An analytical study shows the performance of the process over time and as long as special-causes are removed gives a model for describing future performance. So samples sizes would be much larger to fit in with Xbar-S (and other SPC) charting.

Still cracking on with ASQ studies, recently covered this in the Measure BOK.

I have to quibble! More than quibble, in fact.

Whether or not any study adequately describes the state of a process is entirely dependent on how representative the sampling is. The number of samples on its own says nothing about this. Five well-chosen samples may describe a process better than 100 poorly chosen ones. As I said in the blog, this is a question of subject-matter-expertise, not statistics.

My second concern with what you said is more consequential. The presence of special causes (indicated by SPC charts or other forms of observation) means that process variation is not predictable. "Removing" these points and constructing a model based on the remaining data would be worse than useless – it would be willfully ignoring what the study and charts are saying. There’s no point in constructing a model of future performance that includes only common cause variation if you have direct evidence that special causes are occurring.

Yikes! I was thinking "height" but typed "age". This has been fixed. Thanks!

Removal here means eliminating special causes from the process through identification and continuous improvement. Your idea of removing the data from a chart to make it look good would mean missing the true picture of the process and lead to incorrect analysis.

I am reminded of a project I recently did where I was looking to raise the compliance rate for timely delivery of transactions from 80% to greater than 95%. As I got into the process I discovered over 95% of the transactions did not exist and were being created by the IT system. Removal of the special cause and the process was already at 95%. No amount of sampling would have discovered this.

Robin,

I think we’re saying the same thing: if you see special causes, the priority should be on addressing those. Once that is done, you can start to look at process performance in an analytical sense. Until it is done, you can’t.

I like you position!

In my opinion, it’s all a question of how much risk you are ready to take, how much you want to pay for it…

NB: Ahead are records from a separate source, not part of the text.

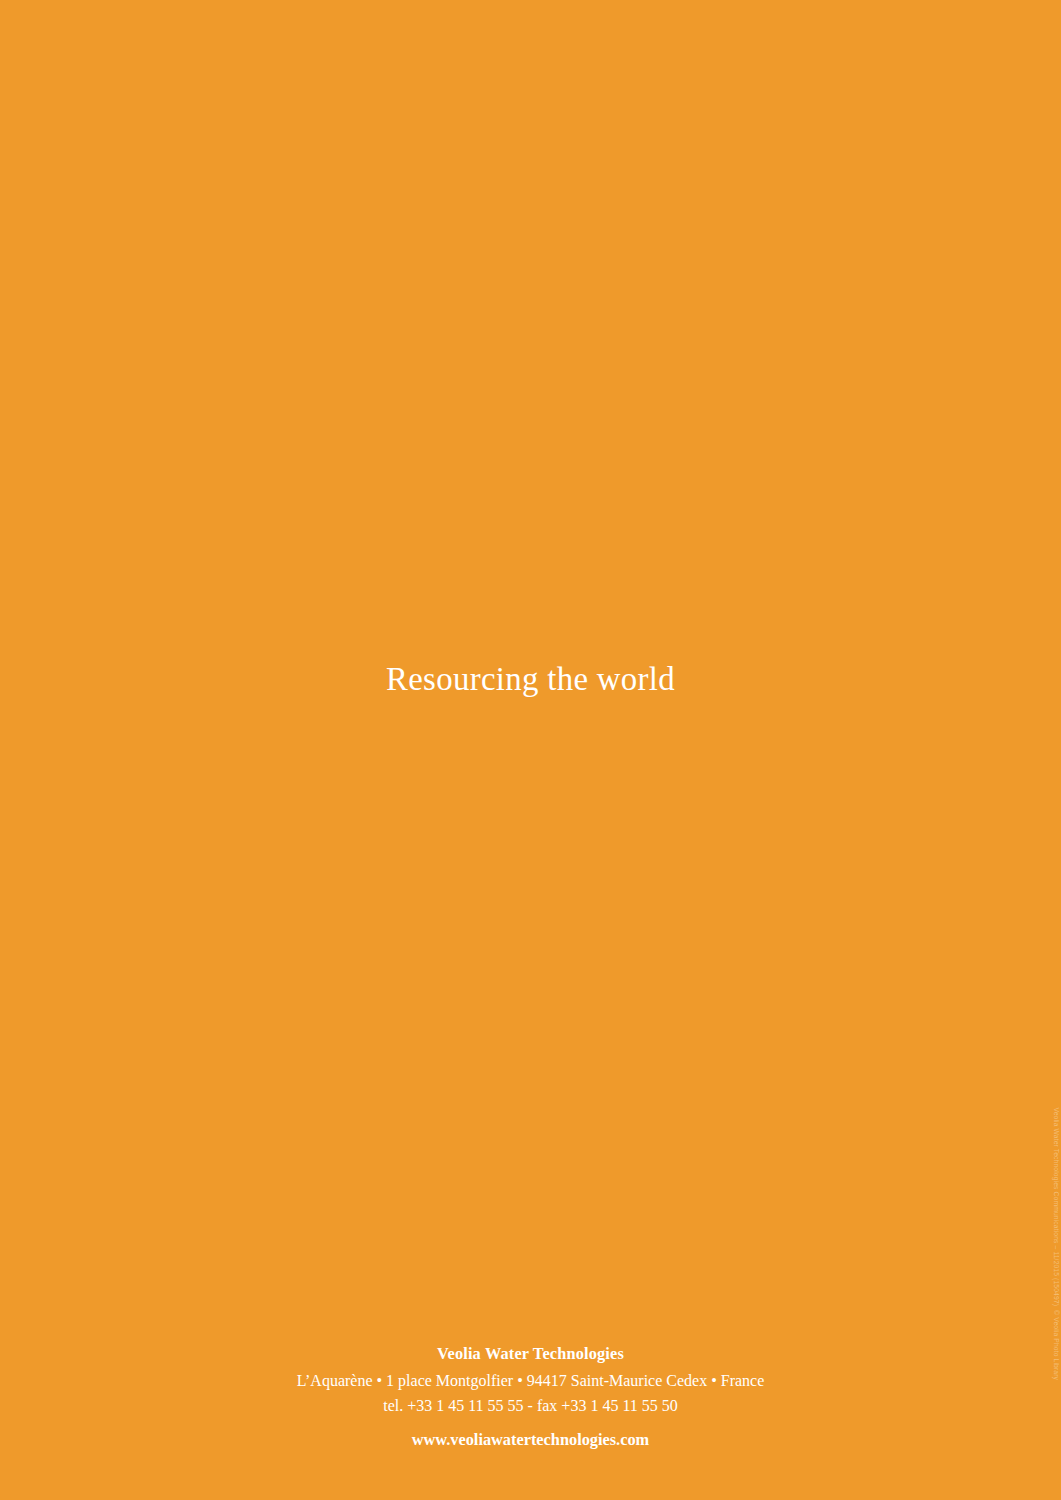Resourcing the world
Veolia Water Technologies
L’Aquarène • 1 place Montgolfier • 94417 Saint-Maurice Cedex • France
tel. +33 1 45 11 55 55 - fax +33 1 45 11 55 50
www.veoliawatertechnologies.com
Veolia Water Technologies Communications – 11/2015 (150497) © Veolia Photo Library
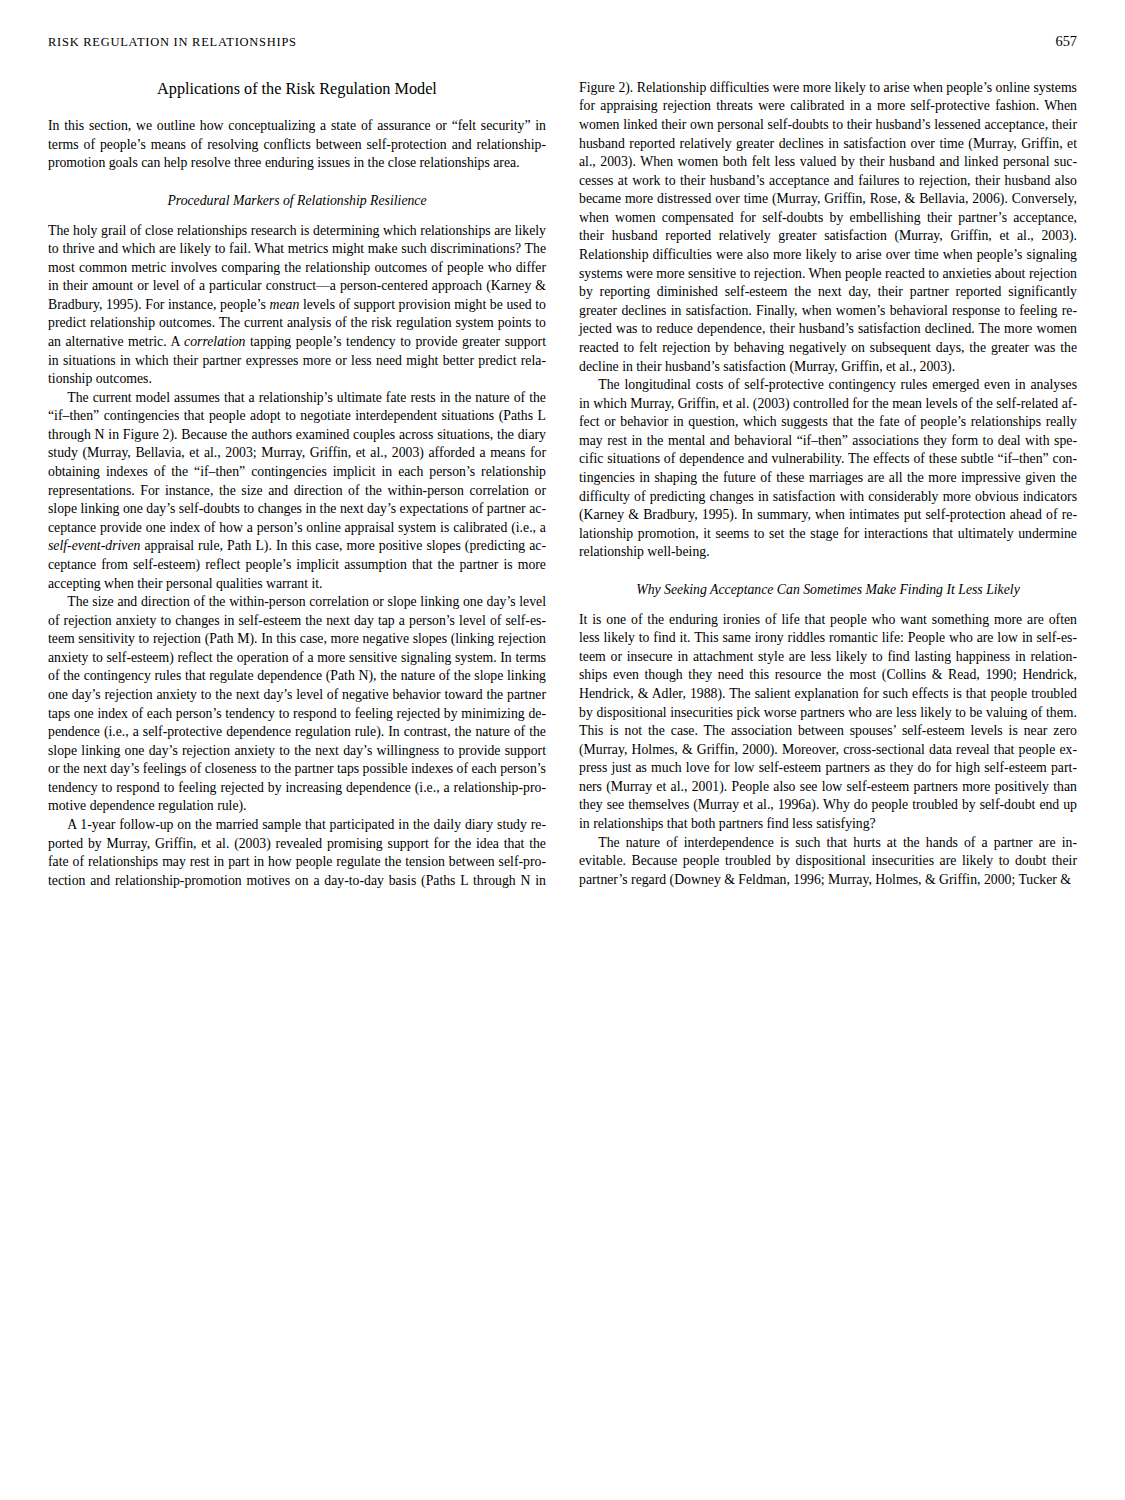Risk Regulation in Relationships 657
Applications of the Risk Regulation Model
In this section, we outline how conceptualizing a state of assurance or “felt security” in terms of people’s means of resolving conflicts between self-protection and relationship-promotion goals can help resolve three enduring issues in the close relationships area.
Procedural Markers of Relationship Resilience
The holy grail of close relationships research is determining which relationships are likely to thrive and which are likely to fail. What metrics might make such discriminations? The most common metric involves comparing the relationship outcomes of people who differ in their amount or level of a particular construct—a person-centered approach (Karney & Bradbury, 1995). For instance, people’s mean levels of support provision might be used to predict relationship outcomes. The current analysis of the risk regulation system points to an alternative metric. A correlation tapping people’s tendency to provide greater support in situations in which their partner expresses more or less need might better predict relationship outcomes.
The current model assumes that a relationship’s ultimate fate rests in the nature of the “if–then” contingencies that people adopt to negotiate interdependent situations (Paths L through N in Figure 2). Because the authors examined couples across situations, the diary study (Murray, Bellavia, et al., 2003; Murray, Griffin, et al., 2003) afforded a means for obtaining indexes of the “if–then” contingencies implicit in each person’s relationship representations. For instance, the size and direction of the within-person correlation or slope linking one day’s self-doubts to changes in the next day’s expectations of partner acceptance provide one index of how a person’s online appraisal system is calibrated (i.e., a self-event-driven appraisal rule, Path L). In this case, more positive slopes (predicting acceptance from self-esteem) reflect people’s implicit assumption that the partner is more accepting when their personal qualities warrant it.
The size and direction of the within-person correlation or slope linking one day’s level of rejection anxiety to changes in self-esteem the next day tap a person’s level of self-esteem sensitivity to rejection (Path M). In this case, more negative slopes (linking rejection anxiety to self-esteem) reflect the operation of a more sensitive signaling system. In terms of the contingency rules that regulate dependence (Path N), the nature of the slope linking one day’s rejection anxiety to the next day’s level of negative behavior toward the partner taps one index of each person’s tendency to respond to feeling rejected by minimizing dependence (i.e., a self-protective dependence regulation rule). In contrast, the nature of the slope linking one day’s rejection anxiety to the next day’s willingness to provide support or the next day’s feelings of closeness to the partner taps possible indexes of each person’s tendency to respond to feeling rejected by increasing dependence (i.e., a relationship-promotive dependence regulation rule).
A 1-year follow-up on the married sample that participated in the daily diary study reported by Murray, Griffin, et al. (2003) revealed promising support for the idea that the fate of relationships may rest in part in how people regulate the tension between self-protection and relationship-promotion motives on a day-to-day basis (Paths L through N in Figure 2). Relationship difficulties were more likely to arise when people’s online systems for appraising rejection threats were calibrated in a more self-protective fashion. When women linked their own personal self-doubts to their husband’s lessened acceptance, their husband reported relatively greater declines in satisfaction over time (Murray, Griffin, et al., 2003). When women both felt less valued by their husband and linked personal successes at work to their husband’s acceptance and failures to rejection, their husband also became more distressed over time (Murray, Griffin, Rose, & Bellavia, 2006). Conversely, when women compensated for self-doubts by embellishing their partner’s acceptance, their husband reported relatively greater satisfaction (Murray, Griffin, et al., 2003). Relationship difficulties were also more likely to arise over time when people’s signaling systems were more sensitive to rejection. When people reacted to anxieties about rejection by reporting diminished self-esteem the next day, their partner reported significantly greater declines in satisfaction. Finally, when women’s behavioral response to feeling rejected was to reduce dependence, their husband’s satisfaction declined. The more women reacted to felt rejection by behaving negatively on subsequent days, the greater was the decline in their husband’s satisfaction (Murray, Griffin, et al., 2003).
The longitudinal costs of self-protective contingency rules emerged even in analyses in which Murray, Griffin, et al. (2003) controlled for the mean levels of the self-related affect or behavior in question, which suggests that the fate of people’s relationships really may rest in the mental and behavioral “if–then” associations they form to deal with specific situations of dependence and vulnerability. The effects of these subtle “if–then” contingencies in shaping the future of these marriages are all the more impressive given the difficulty of predicting changes in satisfaction with considerably more obvious indicators (Karney & Bradbury, 1995). In summary, when intimates put self-protection ahead of relationship promotion, it seems to set the stage for interactions that ultimately undermine relationship well-being.
Why Seeking Acceptance Can Sometimes Make Finding It Less Likely
It is one of the enduring ironies of life that people who want something more are often less likely to find it. This same irony riddles romantic life: People who are low in self-esteem or insecure in attachment style are less likely to find lasting happiness in relationships even though they need this resource the most (Collins & Read, 1990; Hendrick, Hendrick, & Adler, 1988). The salient explanation for such effects is that people troubled by dispositional insecurities pick worse partners who are less likely to be valuing of them. This is not the case. The association between spouses’ self-esteem levels is near zero (Murray, Holmes, & Griffin, 2000). Moreover, cross-sectional data reveal that people express just as much love for low self-esteem partners as they do for high self-esteem partners (Murray et al., 2001). People also see low self-esteem partners more positively than they see themselves (Murray et al., 1996a). Why do people troubled by self-doubt end up in relationships that both partners find less satisfying?
The nature of interdependence is such that hurts at the hands of a partner are inevitable. Because people troubled by dispositional insecurities are likely to doubt their partner’s regard (Downey & Feldman, 1996; Murray, Holmes, & Griffin, 2000; Tucker &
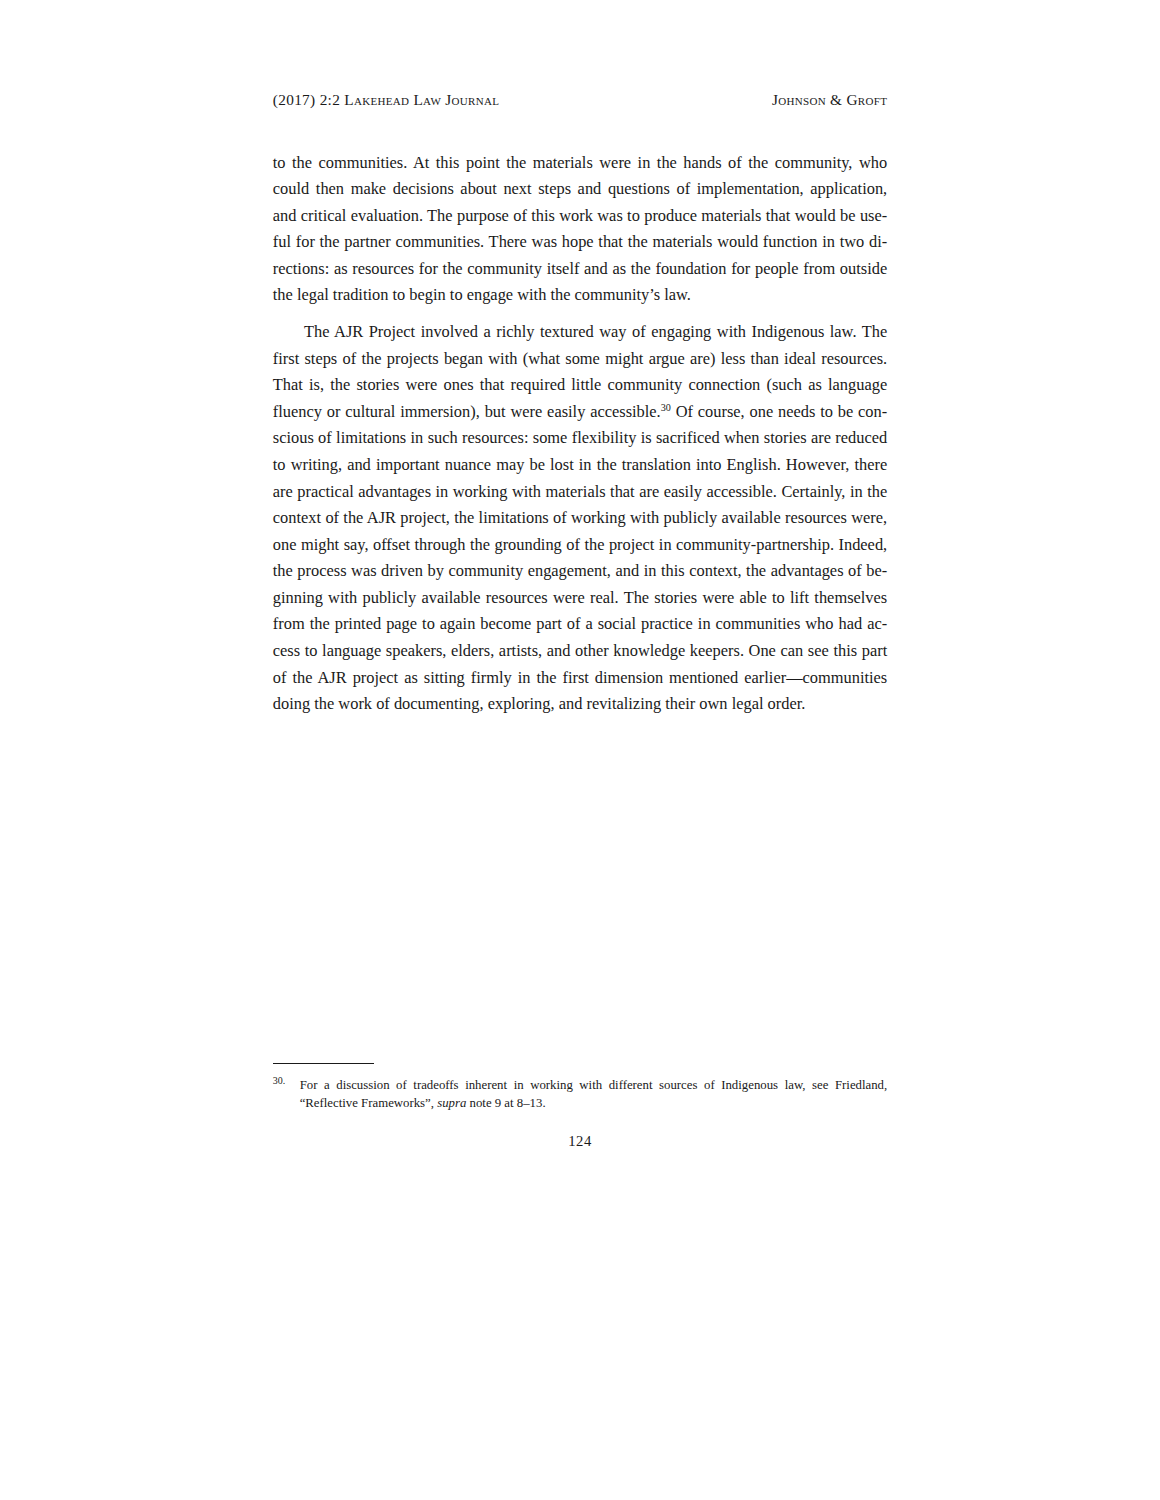(2017) 2:2 Lakehead Law Journal Johnson & Groft
to the communities. At this point the materials were in the hands of the community, who could then make decisions about next steps and questions of implementation, application, and critical evaluation. The purpose of this work was to produce materials that would be useful for the partner communities. There was hope that the materials would function in two directions: as resources for the community itself and as the foundation for people from outside the legal tradition to begin to engage with the community’s law.
The AJR Project involved a richly textured way of engaging with Indigenous law. The first steps of the projects began with (what some might argue are) less than ideal resources. That is, the stories were ones that required little community connection (such as language fluency or cultural immersion), but were easily accessible.30 Of course, one needs to be conscious of limitations in such resources: some flexibility is sacrificed when stories are reduced to writing, and important nuance may be lost in the translation into English. However, there are practical advantages in working with materials that are easily accessible. Certainly, in the context of the AJR project, the limitations of working with publicly available resources were, one might say, offset through the grounding of the project in community-partnership. Indeed, the process was driven by community engagement, and in this context, the advantages of beginning with publicly available resources were real. The stories were able to lift themselves from the printed page to again become part of a social practice in communities who had access to language speakers, elders, artists, and other knowledge keepers. One can see this part of the AJR project as sitting firmly in the first dimension mentioned earlier—communities doing the work of documenting, exploring, and revitalizing their own legal order.
30. For a discussion of tradeoffs inherent in working with different sources of Indigenous law, see Friedland, “Reflective Frameworks”, supra note 9 at 8–13.
124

If your process is stable, there is no need to take 100 pieces every minutes but if it can deviate rather fast you better increase your frequency.

I think it is time, about this matter, to remember a very old quality tool: comon sense!

Let’s say you have 366 samples available at the Macro Level, and each of those samples has 100 data elements that can be accurate or defective. How many macro level random samples would you have to take to get an accurate picture of actual quality based on Six Sigma Methodology?